En la vida de un ser humano —tanto en su dimensión integral como intelectual— no hay espacio más grandioso que la universidad. No debe entenderse esta de manera prosaica como una institución de emisión y receptor de conocimientos, si no un espacio de encuentro ontológico del ser humano para consigo mismo, en donde confluyen las múltiples dinámicas inter e intrapersonales de la persona en una extensión universal —entiéndase de ahí, el origen del concepto mismo— y de cosmopolitismo del saber.
El valor que esta tiene, especialmente en la juventud, es de dotar —en palabras del filósofo Fernando Savater—el sentido ético al ser que se encuentra en el paso de incluirse en la esfera social. Lo que, exhorta a los que tienen la laboriosa tarea de trasmitir conocimientos de cara a un futuro ejercicio profesional, de permear de conciencia ciudadana, independiente del área del conocimiento en el que se esté formando.
En el ámbito de cuantas son las personas que tienen el privilegio de acudir a estos espacios, uno podría concluir ni más ni menos, que aquellos que congregan estos círculos pertenecen a unas élites privilegiadas, en cuanto la imposibilidad de una mayoría de ingresar a una institución de educación superior, lo anterior ¿acaso no transgrede el cosmopolitismo del saber y la extensión universal que la caracteriza? Claramente, esta problemática está sujeta a criterios políticos, económicos y culturales. Y por ello se dificulta cubrir la totalidad de la población pueda tener la fortuna de ingresar a estos espacios.
Sin embargo, más allá del análisis de la problemática del acceso a la universidad —tema que pretendo tratar más a fondo en un próximo escrito—, quiero enfatizar en cuál es la labor que estas cumplen como promotor de la formación ciudadana, no solo de los estudiantes, sino también cómo los maestros otorgan el discurso de inclusión en medio de sus conocimientos.
Resulta curioso observar que en muchas ocasiones los estudiantes entran a crear, entre ellos mismos, absurdos pleitos haciendo una agresiva campaña de desprestigio hacia otras áreas del conocimiento. Por mencionar algunos ejemplos, científicos vs. ingenieros, estudiantes de ciencias naturales vs. estudiantes de ciencias sociales, lo que, en pocas palabras, se traduce en un innecesario enfrentamiento sobre la utilidad, la remuneración, la oferta laboral de los programas universitarios. Si bien, puede ser un fenómeno prosaico, una charla de calle; el impacto de este ‘fantasma’ que rodea los círculos académicos, se evidencia en la dificultad que existen de los jóvenes, magíster y doctores, en configurar equipos de trabajo para ejercer su labor de manera más productiva, pluridisciplinar lo que potencializa, sin duda alguna, el desarrollo científico, académico y productivo de nuestra civilización.

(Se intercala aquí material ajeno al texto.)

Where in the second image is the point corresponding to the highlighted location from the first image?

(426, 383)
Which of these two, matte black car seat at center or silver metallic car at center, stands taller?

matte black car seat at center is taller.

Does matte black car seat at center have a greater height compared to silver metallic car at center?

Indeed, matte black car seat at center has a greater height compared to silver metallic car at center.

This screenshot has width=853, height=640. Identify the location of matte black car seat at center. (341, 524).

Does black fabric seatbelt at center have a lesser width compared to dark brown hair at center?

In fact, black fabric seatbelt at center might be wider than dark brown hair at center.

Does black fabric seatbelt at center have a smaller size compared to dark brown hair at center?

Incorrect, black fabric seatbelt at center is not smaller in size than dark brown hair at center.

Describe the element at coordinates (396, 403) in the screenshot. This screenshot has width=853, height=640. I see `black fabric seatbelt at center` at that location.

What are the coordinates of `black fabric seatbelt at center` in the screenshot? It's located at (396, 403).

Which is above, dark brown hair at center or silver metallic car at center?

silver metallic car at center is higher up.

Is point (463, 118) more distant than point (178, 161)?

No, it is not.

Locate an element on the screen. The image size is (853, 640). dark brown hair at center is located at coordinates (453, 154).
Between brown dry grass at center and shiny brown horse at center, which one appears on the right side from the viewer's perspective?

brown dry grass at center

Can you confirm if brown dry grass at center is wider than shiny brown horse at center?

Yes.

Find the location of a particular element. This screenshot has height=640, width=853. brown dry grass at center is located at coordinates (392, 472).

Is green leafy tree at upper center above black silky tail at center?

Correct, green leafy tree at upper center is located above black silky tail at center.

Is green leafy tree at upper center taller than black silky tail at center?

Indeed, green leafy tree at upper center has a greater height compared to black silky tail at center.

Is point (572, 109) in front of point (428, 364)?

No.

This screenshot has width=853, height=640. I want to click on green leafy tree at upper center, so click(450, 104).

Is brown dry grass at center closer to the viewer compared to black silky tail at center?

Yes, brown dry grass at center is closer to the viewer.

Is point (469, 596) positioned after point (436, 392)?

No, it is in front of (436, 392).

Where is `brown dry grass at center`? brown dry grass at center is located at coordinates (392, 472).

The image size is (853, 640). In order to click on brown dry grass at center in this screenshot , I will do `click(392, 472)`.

Por poner un pequeño ejemplo, el desarrollo de un celular —dispositivo que se está posicionando como un artículo primario, para suplir la necesidad de la comunicación— requiere de una amplia gama de saberes, de conocimientos de ciencia, ingeniería, ciencias sociales, ciencias de la salud, economía, diseño etc. Su utilización está sujeta a estudios en diferentes disciplinas, lo que pondría a pensar si los irrazonables enfrentamientos entre saberes, nos llevara a un retroceso abrupto de los nuevos descubrimientos. Por nuestra antipatía, o por el imperioso ego intelectual que podamos adoptar por dedicar nuestra vida a conocer y desvelar definida “porción de nuestra realidad”, hemos reprimido la posibilidad de consolidar una sociedad capaz de comprender esa “realidad” de manera plural insubordinada de prejuicios y etiquetas. Y nos privamos de constituir una sociedad cosmopolita y universal
Por esto, la universidad, en otras más de sus misiones de formar profesionales, debe de pregonar la apertura de la confluencia entre saberes, para consecuentemente hacer valer su título como formadora de la universalidad.